=== Records supplied ===

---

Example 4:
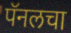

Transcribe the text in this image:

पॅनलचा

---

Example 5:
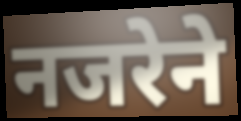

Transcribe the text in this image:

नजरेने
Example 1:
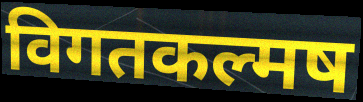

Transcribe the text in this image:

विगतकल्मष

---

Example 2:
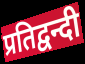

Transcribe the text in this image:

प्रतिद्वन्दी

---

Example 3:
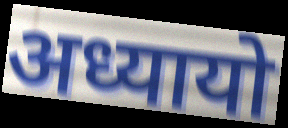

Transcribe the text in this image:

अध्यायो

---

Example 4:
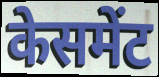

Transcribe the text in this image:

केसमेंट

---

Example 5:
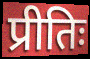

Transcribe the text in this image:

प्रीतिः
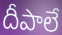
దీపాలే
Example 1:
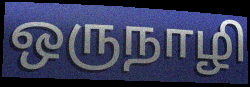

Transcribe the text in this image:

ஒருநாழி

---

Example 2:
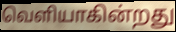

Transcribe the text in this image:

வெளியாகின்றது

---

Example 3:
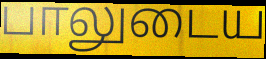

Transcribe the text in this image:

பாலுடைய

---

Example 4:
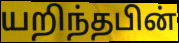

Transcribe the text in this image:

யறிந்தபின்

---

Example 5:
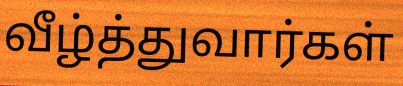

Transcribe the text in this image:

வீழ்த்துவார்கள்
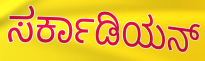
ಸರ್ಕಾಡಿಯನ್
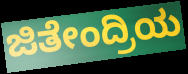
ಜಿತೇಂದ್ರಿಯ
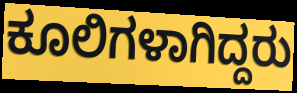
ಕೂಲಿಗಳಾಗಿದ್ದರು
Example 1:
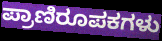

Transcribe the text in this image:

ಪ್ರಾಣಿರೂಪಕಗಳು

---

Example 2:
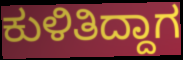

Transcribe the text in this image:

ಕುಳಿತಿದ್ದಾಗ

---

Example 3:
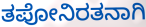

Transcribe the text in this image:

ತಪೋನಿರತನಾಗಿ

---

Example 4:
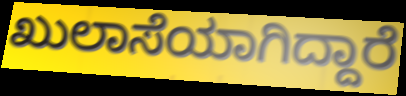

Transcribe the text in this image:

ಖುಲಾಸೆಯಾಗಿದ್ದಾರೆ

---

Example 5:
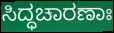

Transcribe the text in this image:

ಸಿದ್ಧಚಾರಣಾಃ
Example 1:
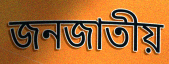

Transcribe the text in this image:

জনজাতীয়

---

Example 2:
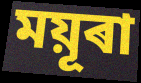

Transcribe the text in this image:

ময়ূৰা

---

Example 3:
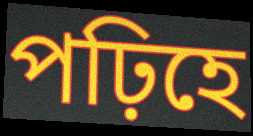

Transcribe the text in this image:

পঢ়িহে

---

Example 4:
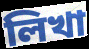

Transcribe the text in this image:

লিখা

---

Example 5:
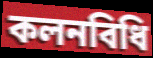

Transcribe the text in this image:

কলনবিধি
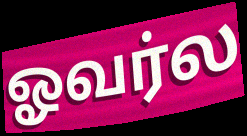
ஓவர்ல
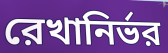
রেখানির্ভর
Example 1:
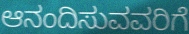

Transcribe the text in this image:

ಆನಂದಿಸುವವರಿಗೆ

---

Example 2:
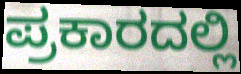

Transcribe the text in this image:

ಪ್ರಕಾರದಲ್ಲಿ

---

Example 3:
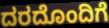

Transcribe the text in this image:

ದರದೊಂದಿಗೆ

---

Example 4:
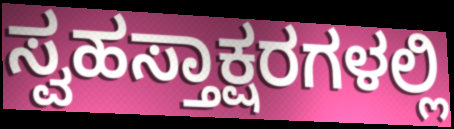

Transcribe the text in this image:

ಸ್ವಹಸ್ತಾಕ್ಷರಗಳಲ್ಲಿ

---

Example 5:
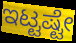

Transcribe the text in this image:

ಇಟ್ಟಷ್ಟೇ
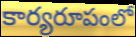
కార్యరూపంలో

===

--- Exercise description ---
Transcribe all records verbatim and omit each image.

--- Solution to the problem ---
---

Example 4:

Transcribe the text in this image:

पॅनलचा

---

Example 5:

Transcribe the text in this image:

नजरेने
Example 1:

Transcribe the text in this image:

विगतकल्मष

---

Example 2:

Transcribe the text in this image:

प्रतिद्वन्दी

---

Example 3:

Transcribe the text in this image:

अध्यायो

---

Example 4:

Transcribe the text in this image:

केसमेंट

---

Example 5:

Transcribe the text in this image:

प्रीतिः
దీపాలే
Example 1:

Transcribe the text in this image:

ஒருநாழி

---

Example 2:

Transcribe the text in this image:

வெளியாகின்றது

---

Example 3:

Transcribe the text in this image:

பாலுடைய

---

Example 4:

Transcribe the text in this image:

யறிந்தபின்

---

Example 5:

Transcribe the text in this image:

வீழ்த்துவார்கள்
ಸರ್ಕಾಡಿಯನ್
ಜಿತೇಂದ್ರಿಯ
ಕೂಲಿಗಳಾಗಿದ್ದರು
Example 1:

Transcribe the text in this image:

ಪ್ರಾಣಿರೂಪಕಗಳು

---

Example 2:

Transcribe the text in this image:

ಕುಳಿತಿದ್ದಾಗ

---

Example 3:

Transcribe the text in this image:

ತಪೋನಿರತನಾಗಿ

---

Example 4:

Transcribe the text in this image:

ಖುಲಾಸೆಯಾಗಿದ್ದಾರೆ

---

Example 5:

Transcribe the text in this image:

ಸಿದ್ಧಚಾರಣಾಃ
Example 1:

Transcribe the text in this image:

জনজাতীয়

---

Example 2:

Transcribe the text in this image:

ময়ূৰা

---

Example 3:

Transcribe the text in this image:

পঢ়িহে

---

Example 4:

Transcribe the text in this image:

লিখা

---

Example 5:

Transcribe the text in this image:

কলনবিধি
ஓவர்ல
রেখানির্ভর
Example 1:

Transcribe the text in this image:

ಆನಂದಿಸುವವರಿಗೆ

---

Example 2:

Transcribe the text in this image:

ಪ್ರಕಾರದಲ್ಲಿ

---

Example 3:

Transcribe the text in this image:

ದರದೊಂದಿಗೆ

---

Example 4:

Transcribe the text in this image:

ಸ್ವಹಸ್ತಾಕ್ಷರಗಳಲ್ಲಿ

---

Example 5:

Transcribe the text in this image:

ಇಟ್ಟಷ್ಟೇ
కార్యరూపంలో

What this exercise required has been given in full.